» **Assignment**
Reproduce the text of the material below verbatim, omitting the pictures.
/---
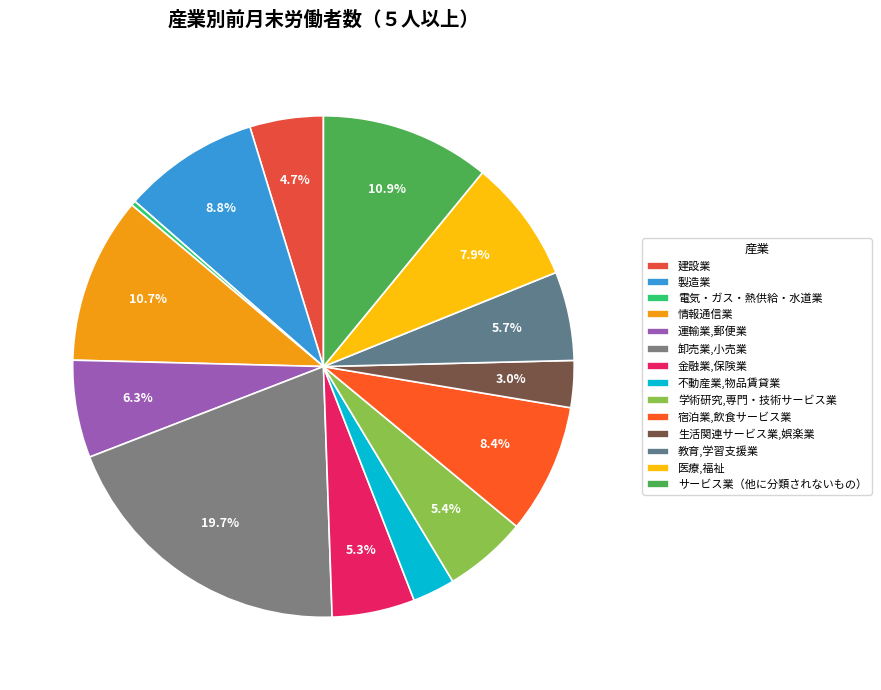

Which category has the biggest portion of the pie?

卸売業,小売業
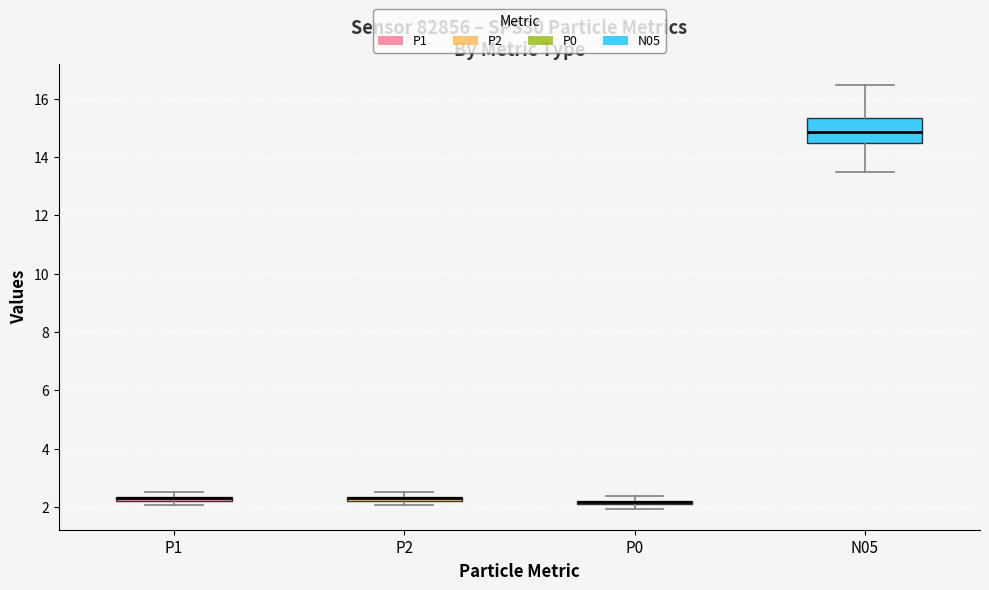

Which box is the tallest, from its lower edge to its upper edge?

N05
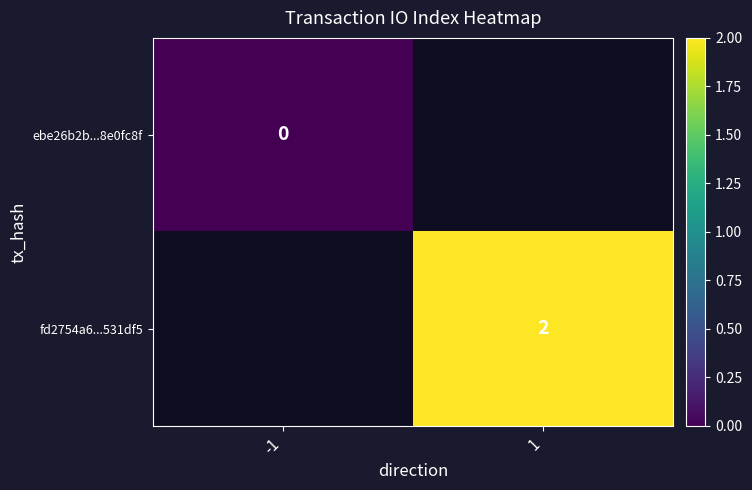

The value of fd2754a6...531df5 at 1 is 1. True or false?

False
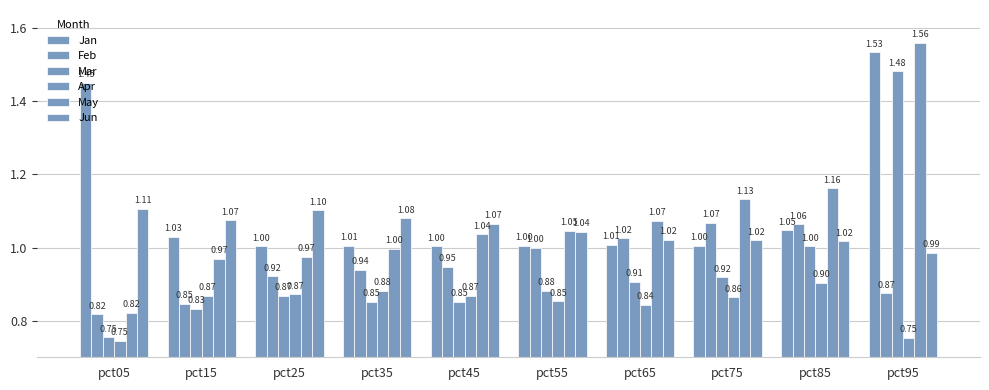

What value does the May series have at pct85?

1.2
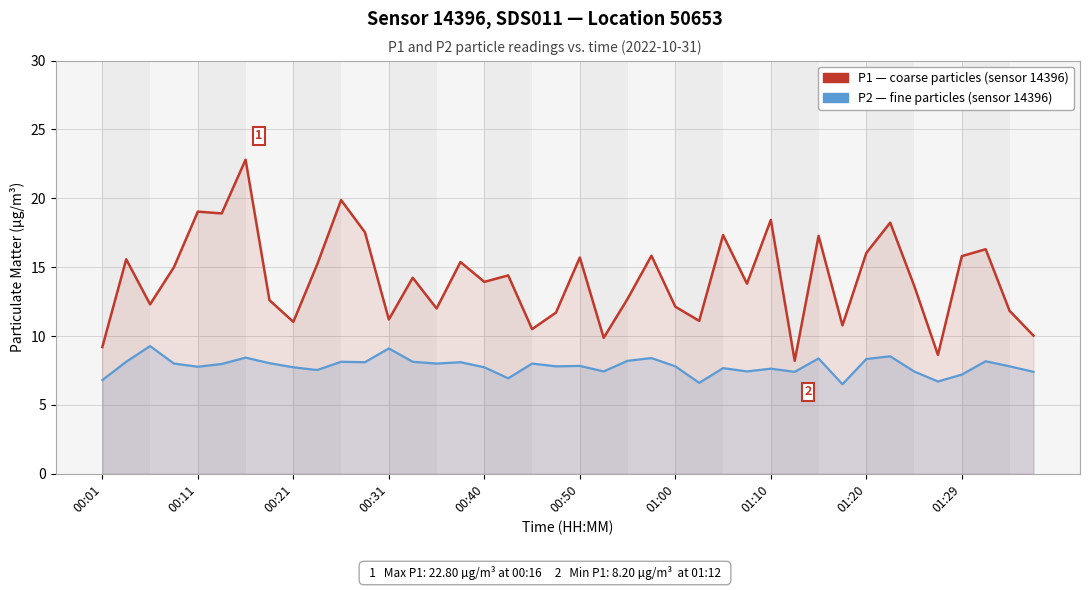

True or false: P1 (coarse particles) and P2 (fine particles) intersect in this chart.

False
\---
» **Completed task**
Which category has the biggest portion of the pie?

卸売業,小売業

Which box is the tallest, from its lower edge to its upper edge?

N05

The value of fd2754a6...531df5 at 1 is 1. True or false?

False

What value does the May series have at pct85?

1.2

True or false: P1 (coarse particles) and P2 (fine particles) intersect in this chart.

False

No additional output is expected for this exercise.